External regulatory systems can make people behave one way or another. But it does not make them good people. Immanuel Kant was right in saying that being “good” is not primarily about producing good outcomes or having good feelings; rather, it is about acting from duty in accordance with moral law, using reason. The good person avoids bad behavior in part because he would feel guilty if he did otherwise; feeling guilty or uneasy about doing something wrong can be a sign that one’s conscience is sensitive to moral law. But at its core, moral goodness depends on whether a man chooses not to do wrong because he recognizes it as his duty to be good, not simply because he feels bad about it. It is this duty that also causes him to protest unjust social arrangements.
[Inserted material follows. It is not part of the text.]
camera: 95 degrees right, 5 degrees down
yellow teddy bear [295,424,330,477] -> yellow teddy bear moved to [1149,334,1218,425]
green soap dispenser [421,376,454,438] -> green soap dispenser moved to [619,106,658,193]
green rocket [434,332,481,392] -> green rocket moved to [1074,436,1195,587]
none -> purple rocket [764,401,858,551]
Alas, not everybody chooses to be good; some individuals require regulation. Shame and stigma are, in the end, indispensable for reproducing the good society. Those who are made to feel this way by others, or who have internalized the generalized other, are aware of the norms conducive to prosocial behavior. Danni did not fully internalize such norms. And he has rejected his duty to be good. It’s possible that he feels shame but is encouraged by those who tell him he should not feel this way. He needs help from those around him, not their affirmation; his failure to observe norms should not be positively sanctioned. It is not cruel to shame him. On the contrary, it is cruel to affirm his abnormality. In his right mind, he would not want this burden for himself. Nor would he wish to impose it on others. It is harmful to children and society more broadly to allow him to behave as if his perversion were normal. And it is harmful to Danni. He needs help to be a good person, and that begins by making sure he knows he is not.
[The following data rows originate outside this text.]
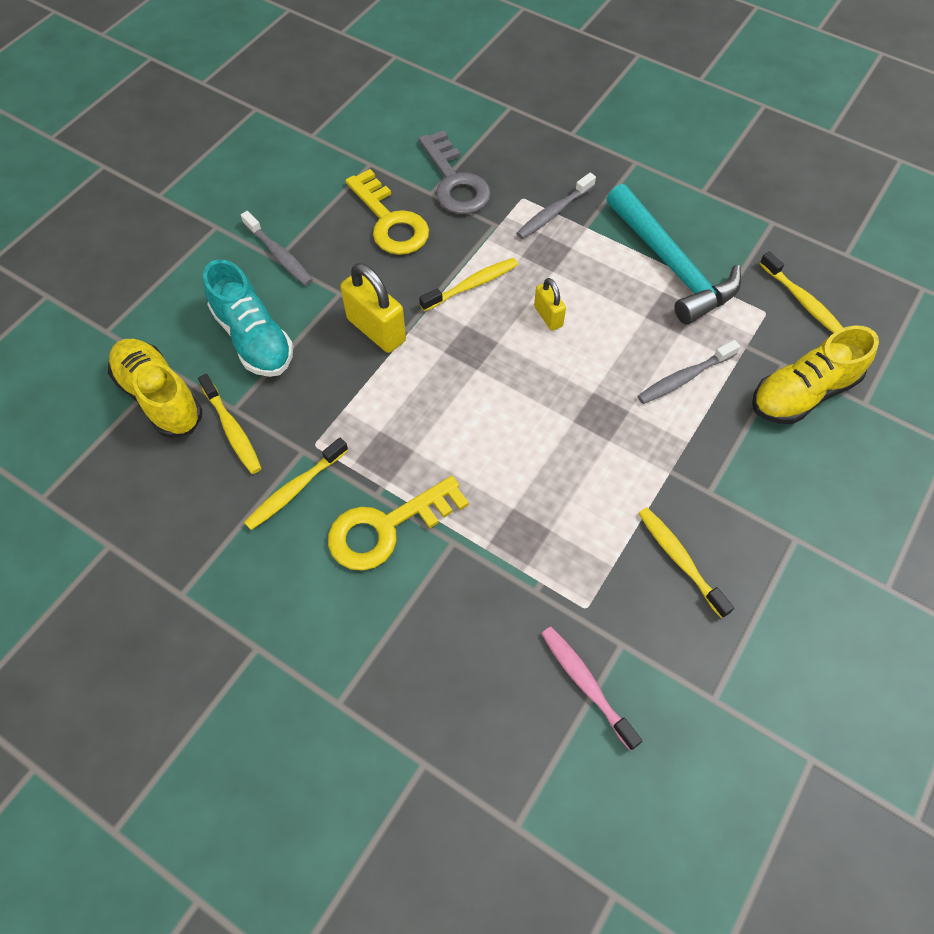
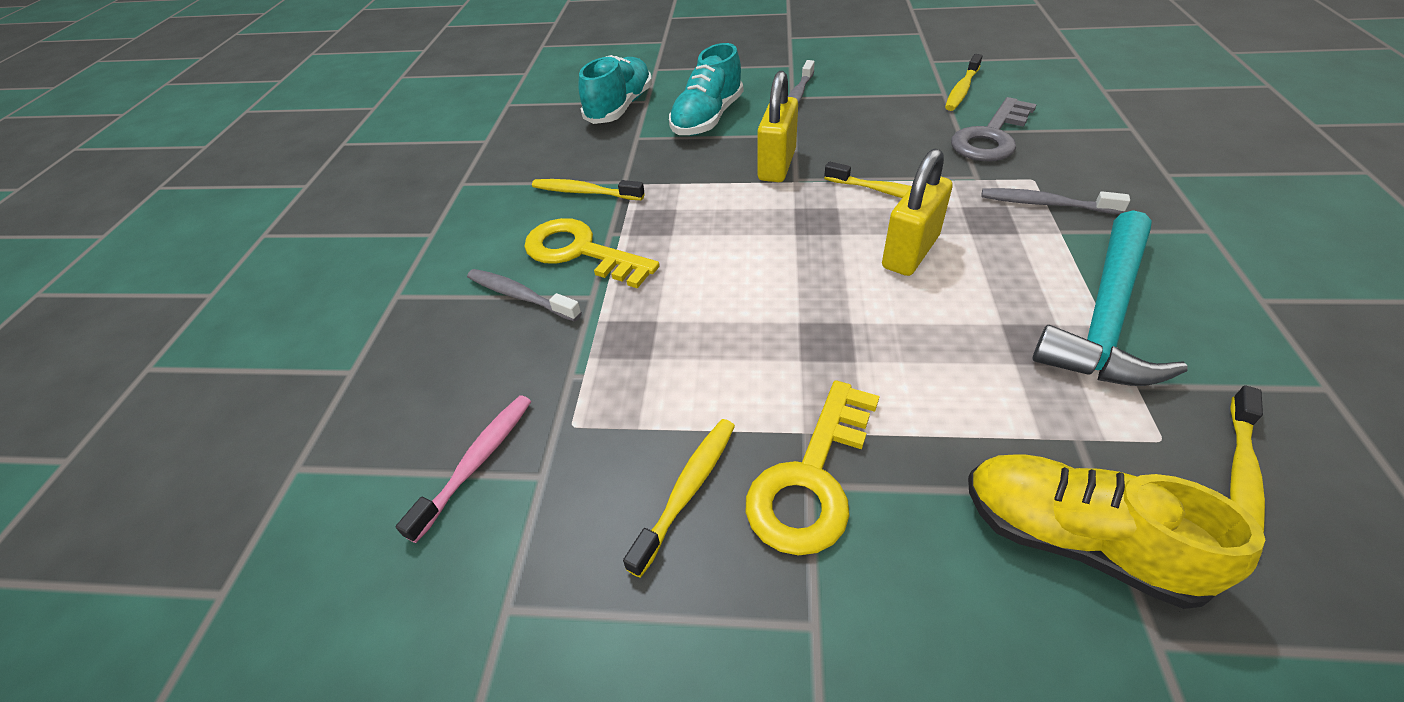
camera: 65 degrees right, 15 degrees down
yellow shoe [108,339,202,438] -> turquoise shoe [578,55,652,124]
yellow toothbrush [198,374,262,474] -> yellow toothbrush moved to [945,54,983,111]
yellow key [345,169,429,255] -> yellow key moved to [746,380,880,556]
yellow padlock [534,278,566,331] -> yellow padlock [882,149,953,276], size x1.74
grey toothbrush [638,340,740,404] -> grey toothbrush moved to [467,269,582,322]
Durkheim is correct that there will always be deviance. Regulation will always be necessary. But pathological levels of deviance risk social disintegration, and the degrees of regulation needed to reintegrate individuals under conditions of widespread anomie potentially come with their own pathologies. It is far better to prevent chaos rather than bring order to it. The police are necessary, but a police state is undesirable; such a situation indicates that the people have lost the capacity for self-regulation. And heaven help us if the anarchists are the ones policing us.
There is no assurance that a better order will be reestablished in the wake of the one that has served us well. It is not as if the jury is out on the question of whether anarchism or socialism is a suitable replacement for liberal capitalism. There may be a better order, but it has not been presented to us, and the evidence that we would be better off under a different system would have to be demonstrated before upending the present social order (which itself has been warped by corporate power). The goal of queer praxis is that what will replace the present order will not be one conducive to human thriving, but will allow pathology to reign.
The future of a free society depends on ensuring that society never accepts Danni and his ilk as normal, for if pathology is normalized, then the society itself becomes pathological. This is what the queer movement seeks: to make us all destructive deviants.